══ AVAILABLE RECORDS

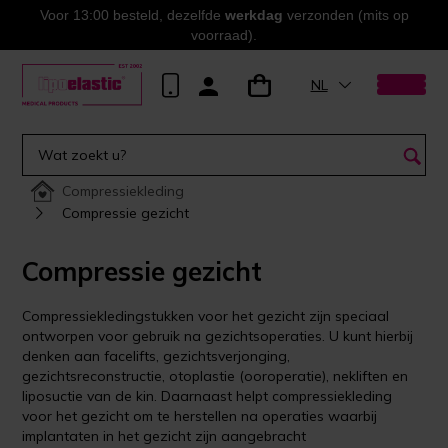
Voor 13:00 besteld, dezelfde
werkdag
verzonden (mits op
voorraad).
NL
Compressiekleding
Compressie gezicht
Compressie gezicht
Compressiekledingstukken voor het gezicht zijn speciaal
ontworpen voor gebruik na gezichtsoperaties. U kunt hierbij
denken aan facelifts, gezichtsverjonging,
gezichtsreconstructie, otoplastie (ooroperatie), nekliften en
liposuctie van de kin. Daarnaast helpt compressiekleding
voor het gezicht om te herstellen na operaties waarbij
implantaten in het gezicht zijn aangebracht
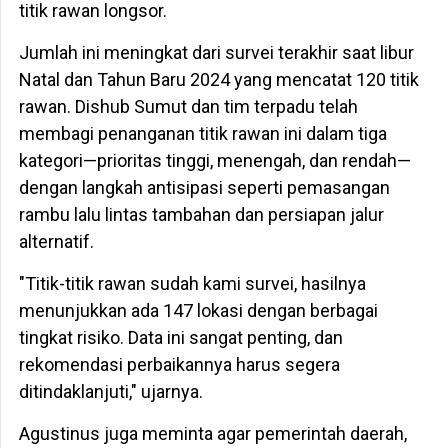
titik rawan longsor.
Jumlah ini meningkat dari survei terakhir saat libur
Natal dan Tahun Baru 2024 yang mencatat 120 titik
rawan. Dishub Sumut dan tim terpadu telah
membagi penanganan titik rawan ini dalam tiga
kategori—prioritas tinggi, menengah, dan rendah—
dengan langkah antisipasi seperti pemasangan
rambu lalu lintas tambahan dan persiapan jalur
alternatif.
"Titik-titik rawan sudah kami survei, hasilnya
menunjukkan ada 147 lokasi dengan berbagai
tingkat risiko. Data ini sangat penting, dan
rekomendasi perbaikannya harus segera
ditindaklanjuti," ujarnya.
Agustinus juga meminta agar pemerintah daerah,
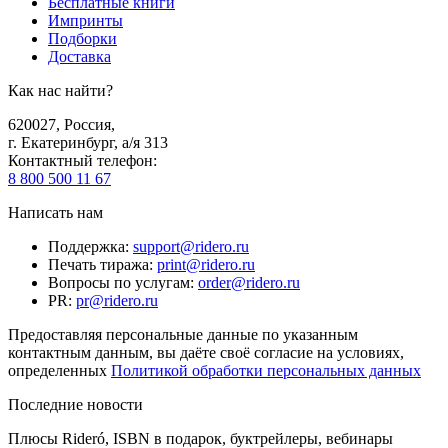
Бесплатные книги
Импринты
Подборки
Доставка
Как нас найти?
620027
,
Россия
,
г. Екатеринбург, а/я 313
Контактный телефон
:
8 800 500 11 67
Написать нам
Поддержка
:
support@ridero.ru
Печать тиража
:
print@ridero.ru
Вопросы по услугам
:
order@ridero.ru
PR
:
pr@ridero.ru
Предоставляя персональные данные по указанным
контактным данным, вы даёте своё согласие на условиях,
определенных
Политикой обработки персональных данных
Последние новости
Плюсы Rideró, ISBN в подарок, буктрейлеры, вебинары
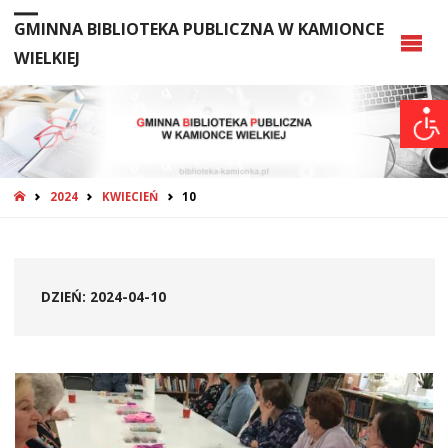
GMINNA BIBLIOTEKA PUBLICZNA W KAMIONCE
WIELKIEJ
STRONA
2024
KWIECIEŃ
10
GŁÓWNA
DZIEŃ:
2024-04-10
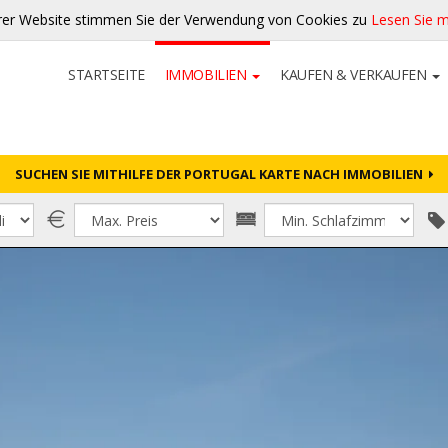
rer Website stimmen Sie der Verwendung von Cookies zu
Lesen Sie 
STARTSEITE
IMMOBILIEN
KAUFEN & VERKAUFEN
SUCHEN SIE MITHILFE DER PORTUGAL KARTE NACH IMMOBILIEN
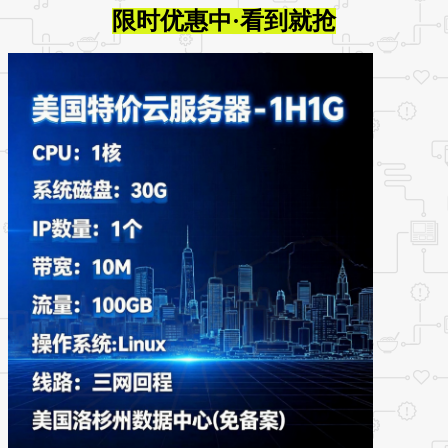
限时优惠中·看到就抢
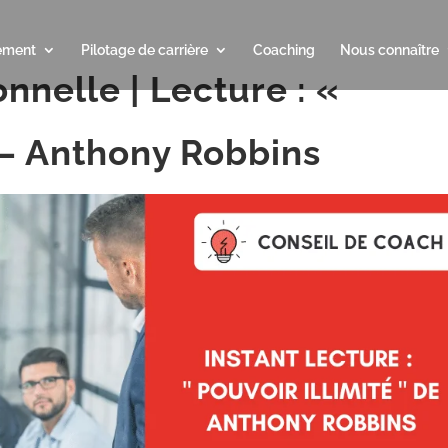
ement
Pilotage de carrière
Coaching
Nous connaître
nnelle | Lecture : «
» – Anthony Robbins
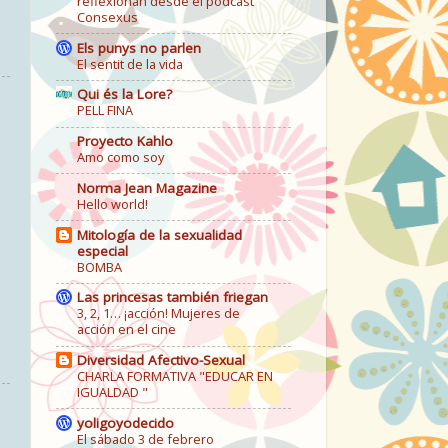
reflexionan desde el podcast
Consexus
Els punys no parlen
El sentit de la vida
Qui és la Lore?
PELL FINA
Proyecto Kahlo
Amo como soy
Norma Jean Magazine
Hello world!
Mitología de la sexualidad
especial
BOMBA
Las princesas también friegan
3, 2, 1… ¡acción! Mujeres de
acción en el cine
Diversidad Afectivo-Sexual
CHARLA FORMATIVA "EDUCAR EN
IGUALDAD "
yoligoyodecido
El sábado 3 de febrero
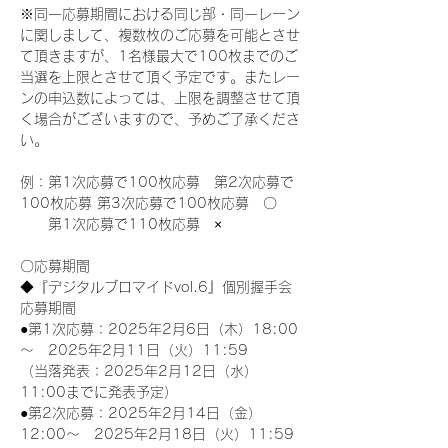
※同一応募期間における同じ部・同一レーン
に関しまして、複数枚のご応募を可能とさせ
て頂きますが、1名様最大で100枚までのご
当選を上限とさせて頂く予定です。またレー
ンの申込数によっては、上限を調整させて頂
く場合がございますので、予めご了承くださ
い。
例：第1次応募で100枚応募　第2次応募で
100枚応募 第3次応募で100枚応募　〇
　　第1次応募で110枚応募　×
〇応募期間
◆『デジタルブロマイドvol.6』個別握手会
応募期間
●第1次応募：2025年2月6日（木）18:00
～　2025年2月11日（火）11:59
（当落発表：2025年2月12日（水）
11:00までに発表予定）
●第2次応募：2025年2月14日（金）
12:00～　2025年2月18日（火）11:59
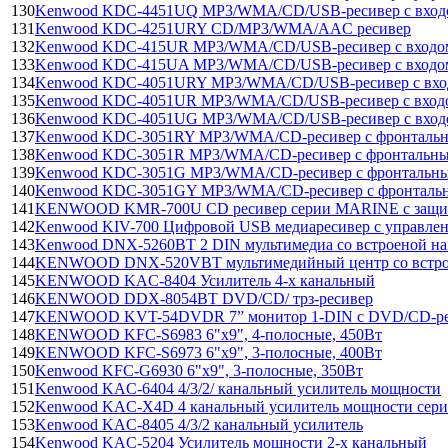
130
Kenwood KDC-4451UQ MP3/WMA/CD/USB-ресивер с вход
131
Kenwood KDC-4251URY CD/MP3/WMA/AAC ресивер
132
Kenwood KDC-415UR MP3/WMA/CD/USB-ресивер с вход
133
Kenwood KDC-415UA MP3/WMA/CD/USB-ресивер с входом
134
Kenwood KDC-4051URY MP3/WMA/CD/USB-ресивер с вх
135
Kenwood KDC-4051UR MP3/WMA/CD/USB-ресивер с вхо
136
Kenwood KDC-4051UG MP3/WMA/CD/USB-ресивер с вхо
137
Kenwood KDC-3051RY MP3/WMA/СD-ресивер с фронталь
138
Kenwood KDC-3051R MP3/WMA/СD-ресивер с фронтальн
139
Kenwood KDC-3051G MP3/WMA/СD-ресивер с фронтальн
140
Kenwood KDC-3051GY MP3/WMA/СD-ресивер с фронталь
141
KENWOOD KMR-700U CD ресивер серии MARINE с защито
142
Kenwood KIV-700 Цифровой USB медиаресивер с управлен
143
Kenwood DNX-5260BT 2 DIN мультимедиа со встроеной н
144
KENWOOD DNX-520VBT мультимедийный центр со встро
145
KENWOOD KAC-8404 Усилитель 4-х канальный
146
KENWOOD DDX-8054BT DVD/CD/ трз-ресивер
147
KENWOOD KVT-54DVDR 7” монитор 1-DIN с DVD/CD-рес
148
KENWOOD KFC-S6983 6"x9", 4-полосные, 450Вт
149
KENWOOD KFC-S6973 6"x9", 3-полосные, 400Вт
150
Kenwood KFC-G6930 6"x9", 3-полосные, 350Вт
151
Kenwood KAC-6404 4/3/2/ канальный усилитель мощности
152
Kenwood KAC-X4D 4 канальный усилитель мощности серии 
153
Kenwood KAC-8405 4/3/2 канальный усилитель
154
Kenwood KAC-5204 Усилитель мощности 2-х канальный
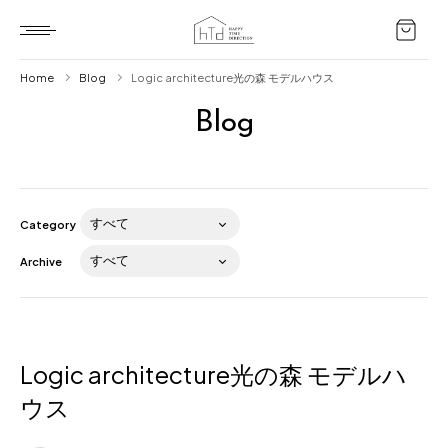
Home
Blog
Logic architecture光の森 モデルハウス
Blog
Home
HTD style
Works
Category
Item
Archive
Brand
News
Blog
Logic architecture光の森 モデルハ
ウス
About us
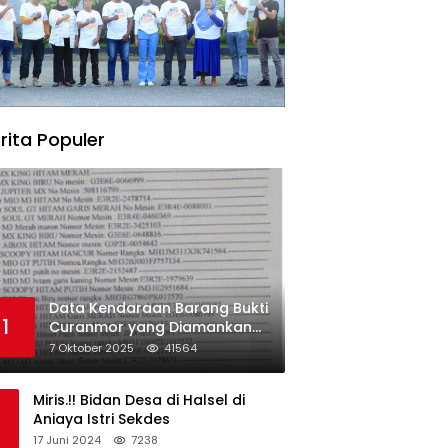
rita Populer
Data Kendaraan Barang Bukti
1
Curanmor yang Diamankan
oleh Polres Morowali
7 Oktober 2025
41564
Miris.!! Bidan Desa di Halsel di
Aniaya Istri Sekdes
17 Juni 2024
7238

════

▸ TASK DETAILS
Would you return the records exactly, keeping out every picture?

▸ RESPONSE AREA
Voor 13:00 besteld, dezelfde
werkdag
verzonden (mits op
voorraad).
NL
Compressiekleding
Compressie gezicht
Compressie gezicht
Compressiekledingstukken voor het gezicht zijn speciaal
ontworpen voor gebruik na gezichtsoperaties. U kunt hierbij
denken aan facelifts, gezichtsverjonging,
gezichtsreconstructie, otoplastie (ooroperatie), nekliften en
liposuctie van de kin. Daarnaast helpt compressiekleding
voor het gezicht om te herstellen na operaties waarbij
implantaten in het gezicht zijn aangebracht
titik rawan longsor.
Jumlah ini meningkat dari survei terakhir saat libur
Natal dan Tahun Baru 2024 yang mencatat 120 titik
rawan. Dishub Sumut dan tim terpadu telah
membagi penanganan titik rawan ini dalam tiga
kategori—prioritas tinggi, menengah, dan rendah—
dengan langkah antisipasi seperti pemasangan
rambu lalu lintas tambahan dan persiapan jalur
alternatif.
"Titik-titik rawan sudah kami survei, hasilnya
menunjukkan ada 147 lokasi dengan berbagai
tingkat risiko. Data ini sangat penting, dan
rekomendasi perbaikannya harus segera
ditindaklanjuti," ujarnya.
Agustinus juga meminta agar pemerintah daerah,
Бесплатные книги
Импринты
Подборки
Доставка
Как нас найти?
620027
,
Россия
,
г. Екатеринбург, а/я 313
Контактный телефон
:
8 800 500 11 67
Написать нам
Поддержка
:
support@ridero.ru
Печать тиража
:
print@ridero.ru
Вопросы по услугам
:
order@ridero.ru
PR
:
pr@ridero.ru
Предоставляя персональные данные по указанным
контактным данным, вы даёте своё согласие на условиях,
определенных
Политикой обработки персональных данных
Последние новости
Плюсы Rideró, ISBN в подарок, буктрейлеры, вебинары
GMINNA BIBLIOTEKA PUBLICZNA W KAMIONCE
WIELKIEJ
STRONA
2024
KWIECIEŃ
10
GŁÓWNA
DZIEŃ:
2024-04-10
rer Website stimmen Sie der Verwendung von Cookies zu
Lesen Sie 
STARTSEITE
IMMOBILIEN
KAUFEN & VERKAUFEN
SUCHEN SIE MITHILFE DER PORTUGAL KARTE NACH IMMOBILIEN
限时优惠中·看到就抢
ement
Pilotage de carrière
Coaching
Nous connaître
nnelle | Lecture : «
» – Anthony Robbins
reflexionan desde el podcast
Consexus
Els punys no parlen
El sentit de la vida
Qui és la Lore?
PELL FINA
Proyecto Kahlo
Amo como soy
Norma Jean Magazine
Hello world!
Mitología de la sexualidad
especial
BOMBA
Las princesas también friegan
3, 2, 1… ¡acción! Mujeres de
acción en el cine
Diversidad Afectivo-Sexual
CHARLA FORMATIVA "EDUCAR EN
IGUALDAD "
yoligoyodecido
El sábado 3 de febrero
※同一応募期間における同じ部・同一レーン
に関しまして、複数枚のご応募を可能とさせ
て頂きますが、1名様最大で100枚までのご
当選を上限とさせて頂く予定です。またレー
ンの申込数によっては、上限を調整させて頂
く場合がございますので、予めご了承くださ
い。
例：第1次応募で100枚応募　第2次応募で
100枚応募 第3次応募で100枚応募　〇
　　第1次応募で110枚応募　×
〇応募期間
◆『デジタルブロマイドvol.6』個別握手会
応募期間
●第1次応募：2025年2月6日（木）18:00
～　2025年2月11日（火）11:59
（当落発表：2025年2月12日（水）
11:00までに発表予定）
●第2次応募：2025年2月14日（金）
12:00～　2025年2月18日（火）11:59
130
Kenwood KDC-4451UQ MP3/WMA/CD/USB-ресивер с вход
131
Kenwood KDC-4251URY CD/MP3/WMA/AAC ресивер
132
Kenwood KDC-415UR MP3/WMA/CD/USB-ресивер с вход
133
Kenwood KDC-415UA MP3/WMA/CD/USB-ресивер с входом
134
Kenwood KDC-4051URY MP3/WMA/CD/USB-ресивер с вх
135
Kenwood KDC-4051UR MP3/WMA/CD/USB-ресивер с вхо
136
Kenwood KDC-4051UG MP3/WMA/CD/USB-ресивер с вхо
137
Kenwood KDC-3051RY MP3/WMA/СD-ресивер с фронталь
138
Kenwood KDC-3051R MP3/WMA/СD-ресивер с фронтальн
139
Kenwood KDC-3051G MP3/WMA/СD-ресивер с фронтальн
140
Kenwood KDC-3051GY MP3/WMA/СD-ресивер с фронталь
141
KENWOOD KMR-700U CD ресивер серии MARINE с защито
142
Kenwood KIV-700 Цифровой USB медиаресивер с управлен
143
Kenwood DNX-5260BT 2 DIN мультимедиа со встроеной н
144
KENWOOD DNX-520VBT мультимедийный центр со встро
145
KENWOOD KAC-8404 Усилитель 4-х канальный
146
KENWOOD DDX-8054BT DVD/CD/ трз-ресивер
147
KENWOOD KVT-54DVDR 7” монитор 1-DIN с DVD/CD-рес
148
KENWOOD KFC-S6983 6"x9", 4-полосные, 450Вт
149
KENWOOD KFC-S6973 6"x9", 3-полосные, 400Вт
150
Kenwood KFC-G6930 6"x9", 3-полосные, 350Вт
151
Kenwood KAC-6404 4/3/2/ канальный усилитель мощности
152
Kenwood KAC-X4D 4 канальный усилитель мощности серии 
153
Kenwood KAC-8405 4/3/2 канальный усилитель
154
Kenwood KAC-5204 Усилитель мощности 2-х канальный
Home
Blog
Logic architecture光の森 モデルハウス
Blog
Home
HTD style
Works
Category
Item
Archive
Brand
News
Blog
Logic architecture光の森 モデルハ
ウス
About us
rita Populer
Data Kendaraan Barang Bukti
1
Curanmor yang Diamankan
oleh Polres Morowali
7 Oktober 2025
41564
Miris.!! Bidan Desa di Halsel di
Aniaya Istri Sekdes
17 Juni 2024
7238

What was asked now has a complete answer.